A Comparative Study of Real-Time Object Detection Using YOLOv8 and SSD-MobileNet
Ali Hamza (Self-directed mini-research)
INTRODUCTION
Real-time object detection is essential for surveillance, traffic monitoring, and smart automation systems. This study compares YOLOv8 and SSD-MobileNet under CPU-only constraints, where deployment cost and hardware limits are major factors.
RESEARCH STATEMENT
Selecting a detector for limited hardware is challenging because developers must balance three factors: inference speed, localization quality, and ease of deployment.
OBJECTIVE
The objective is to evaluate both models on the same test conditions and determine which model is better for (1) accuracy-focused projects and (2) rapid deployment projects.
METHODOLOGY
- We used a Pascal VOC subset with three classes: Person, Car, and Bicycle.
- YOLOv8 was fine-tuned using transfer learning.
- SSD-MobileNet was used with pretrained weights (no additional training).
- Both models were evaluated on the same validation images.

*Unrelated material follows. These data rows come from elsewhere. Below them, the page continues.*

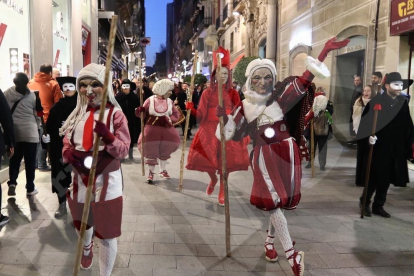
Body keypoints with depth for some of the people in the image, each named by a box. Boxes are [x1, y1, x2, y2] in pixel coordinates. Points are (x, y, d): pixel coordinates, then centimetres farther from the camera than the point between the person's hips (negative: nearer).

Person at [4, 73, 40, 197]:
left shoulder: (6, 94, -2)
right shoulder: (31, 95, -6)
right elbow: (36, 113, 3)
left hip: (13, 132, 2)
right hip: (30, 132, -2)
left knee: (14, 160, 15)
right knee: (30, 161, 6)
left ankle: (12, 182, -3)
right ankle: (30, 188, 11)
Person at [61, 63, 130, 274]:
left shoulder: (115, 114, -10)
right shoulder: (77, 114, 4)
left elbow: (123, 150, -14)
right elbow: (67, 142, 10)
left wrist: (107, 136, -31)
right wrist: (69, 154, -12)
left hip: (106, 181, -5)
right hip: (80, 178, 5)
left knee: (107, 234, 1)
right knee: (82, 222, 27)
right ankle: (87, 248, 61)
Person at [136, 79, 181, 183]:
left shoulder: (169, 101, 3)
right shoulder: (150, 100, -4)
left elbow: (176, 114, 0)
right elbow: (143, 114, -4)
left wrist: (169, 119, -18)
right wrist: (140, 111, -26)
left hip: (166, 128, 3)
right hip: (152, 128, -3)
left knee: (165, 150, 12)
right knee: (151, 150, 0)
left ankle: (163, 170, 32)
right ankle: (151, 172, 17)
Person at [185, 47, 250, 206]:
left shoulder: (232, 93, 5)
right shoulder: (207, 93, 3)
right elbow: (201, 115, 0)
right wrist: (191, 109, -18)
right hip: (210, 130, 0)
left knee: (225, 160, -1)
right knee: (207, 158, -2)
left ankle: (222, 192, 17)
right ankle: (213, 179, 34)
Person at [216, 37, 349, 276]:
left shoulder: (280, 97, 1)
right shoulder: (244, 107, 5)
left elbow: (304, 81, -11)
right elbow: (234, 135, 11)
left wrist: (325, 51, -20)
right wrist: (225, 117, -5)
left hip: (286, 152, 1)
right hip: (264, 157, 0)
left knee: (280, 201, 8)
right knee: (272, 201, -8)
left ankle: (270, 241, 32)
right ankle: (293, 254, 0)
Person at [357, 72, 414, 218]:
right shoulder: (376, 102, -9)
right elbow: (365, 122, -12)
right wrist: (369, 137, -25)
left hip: (396, 149, 5)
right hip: (378, 147, -5)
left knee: (386, 179, 11)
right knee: (375, 177, 2)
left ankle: (378, 206, 24)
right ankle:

- Inference latency and qualitative bounding-box performance were compared.
EXPERIMENTAL SETUP
Evaluation was conducted on an Intel Core i5 machine using Python 3.11 with CPU-only builds of PyTorch and TensorFlow. Image size was standardized, and each sample was run multiple times to compute stable average latency.
RESULTS AND ANALYSIS
Average inference time was nearly identical: YOLOv8 ~70 ms/image and SSD-MobileNet ~69.37 ms/image (around 14 FPS on CPU). YOLOv8 delivered tighter and more consistent bounding boxes, especially in overlapping or small-object cases. SSD-MobileNet showed slightly looser localization but required minimal setup and no training pipeline.
CONCLUSION
Both models are suitable for CPU deployment. YOLOv8 is preferable when detection precision is critical and training effort is acceptable, while SSD-MobileNet is better when immediate deployment and low implementation overhead are the priority.